The Ballad Of Miranda Papes
Every ball player has the same dream. Even some non-players have the dream. Bottom of the ninth, bases loaded, tie ballgame, championship on the line and the pitcher is getting gassed. You can smell the fear all the way from the batter’s box. You give the pitcher a hard stare as they try to figure out what they could possibly throw to you to make it through the inning. They look down, spit, fidget and dramatically wind-up. The ball comes at you in slow motion. As you swing, every decision you have ever made in your life, good or bad, all make sense because they led you to this moment. Everything matters and everything is on hold. The world waits with baited breath as your bat connects with the ball. Within an instant, you are immortal.
One would assume that Miranda Papes also had this dream and better yet, was well on her way to living it on an unsuspecting Wednesday afternoon. Although, given the circumstances, the dream had to be drastically adjusted. For starters, she plays softball, so it was actually the bottom of the 7th inning. And there was no championship on the line, instead it was her 4-11 team trying to fend off the 2-20 opponents to prevent the double-header sweep. But everything else about the setup was true. The game was tied at 6, the bases were loaded and Miranda Papes had the opportunity to end it in one swing. And to make it even sweeter, she would go on the record of being the winning pitcher of the game.
Coach knew what she was doing when she put Miranda in the batting lineup. In a league with Designated Players, there’s no reason to ever make a pitcher hit. But her RBI in the previous game gave them good reason to give her another chance. And as she stepped up to the plate, she had the opportunity to win the entire game herself. The pitcher did her awkward, balky windup and threw a pitch wide outside. Both players unfazed, the pitcher wound up again and aimed for the same spot, with the same result. You could feel the air start to shift. The pitcher takes a little extra time while Miranda stays in the box, ready for whatever’s coming for her. The third pitch was almost in the dirt. Showtime. One more ball and she could have herself a walk-off walk to win the game for herself. Chatter came from both dugouts. Fans crossed their fingers, begging her to not swing. Miranda stepped out of the box, took a deep breath and went back in. She was ready for her moment. The pitch slowed down as it became apparent that it was a meatball right down the middle. She closes her eyes, swings and prepares for immortality.
But something’s not right.
The ball. It didn’t hit the bat.
This isn’t how it was supposed to go.
And with that, the advantage shifted in the pitcher’s favor. She threw Miranda two more garbage pitches, both with wild swings and misses. And suddenly, the dream had become a nightmare. As she sulked back to the dugout, an even more terrible reality hit her: she still had to go out there and pitch an 8th inning. Her teammates tried their best to keep her spirits up, but as she did her death march to the mound, the clouds up above never felt darker. She didn’t let her 120+ pitch count get to her as she quickly got the first out. Then, within moments, the second out came in the form of a sac fly to send the ghost runner to 3rd. She can still get the win, the dream can still be salvaged. But then a screamer down the line injures the third baseman, stays fair and sends the runner home easily.

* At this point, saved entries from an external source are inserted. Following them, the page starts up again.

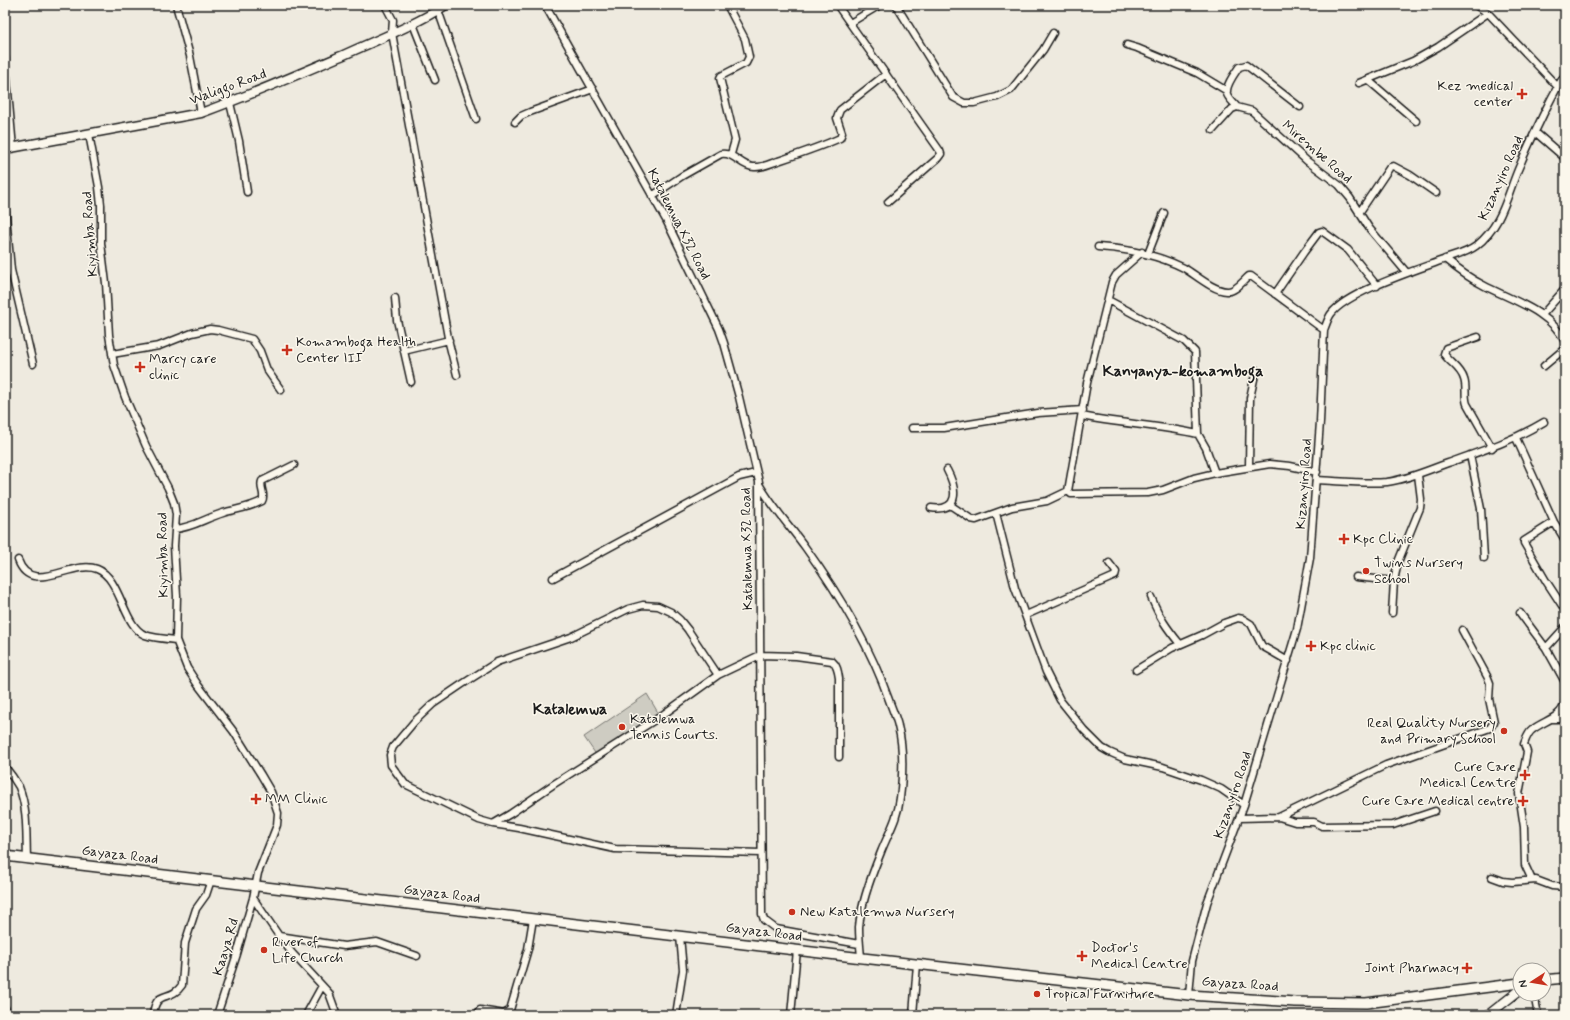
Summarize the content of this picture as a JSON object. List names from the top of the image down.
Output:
{
  "streets": {
    "main road": ["Gayaza Road"],
    "street": [
      "Waliggo Road",
      "Mirembe Road",
      "Kizanyiro Road",
      "Katalemwa X32 Road",
      "Kiyimba Road",
      "Kaaya Rd"
    ]
  },
  "crossings": [
    ["Waliggo Road", "Kiyimba Road"],
    ["Mirembe Road", "Kizanyiro Road"],
    ["Kizanyiro Road", "Gayaza Road"],
    ["Kiyimba Road", "Gayaza Road"],
    ["Kiyimba Road", "Kaaya Rd"],
    ["Gayaza Road", "Kaaya Rd"]
  ],
  "districts": ["Kanyanya-komamboga", "Katalemwa"],
  "places": {
    "health": [
      "Kez medical center",
      "Komamboga Health Center III",
      "Marcy care clinic",
      "Kpc Clinic",
      "Kpc clinic",
      "Cure Care Medical Centre",
      "MM Clinic",
      "Cure Care Medical centre",
      "Doctor's Medical Centre",
      "Joint Pharmacy"
    ],
    "other": [
      "Twins Nursery School",
      "Katalemwa Tennis Courts.",
      "Real Quality Nursery and Primary School",
      "New Katalemwa Nursery",
      "River of Life Church",
      "Tropical Furniture"
    ]
  },
  "north": "left"
}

And then the wheels fell off.
If only the ball would’ve bounced differently, the narrative could’ve done the same. If only she didn’t swing. Softball is a game of unforgiving “what ifs”. Within the blink of an eye, it was a 12-6 game and coach walked over to the home plate umpire to discuss something. Probably to take Miranda out of her misery and let some other poor schmuck attempt to get that last out. But no, it wasn’t even that. The last batter, who in her second at-bat of the inning hit a 2 RBI double, was already taken out of the game. She was pulled after the first at-bat in favor of a pinch runner. Everybody was too busy feeling sorry for Miranda that they failed to notice. So the umpire took 2 runs off the board and penalized the team an out to end the inning.
And that was that.
Not only did she not get to live out her dream, she gave up the game and couldn’t even get the satisfaction of recording that last fleeting out. Everyone was grief stricken and the environment was soberingly somber. People shuffled to their cars, crew members quickly wrapped up equipment and not many people even said a word. The poor woman went from almost being the hero to having it all fall apart in the matter of minutes. But she knows that not all is lost. Dreams remain dreams for a reason, because they are never easy to obtain. She’s going to have plenty of opportunities to taste victory, both on and off the field. Mostly off the field, as she is a senior after all. But it still doesn’t take away the sting.
As the crow flies, the town of Frisco, Texas is 1,623 miles away from DeWitt Family Stadium. But to Miranda Papes, it might as well be a million miles.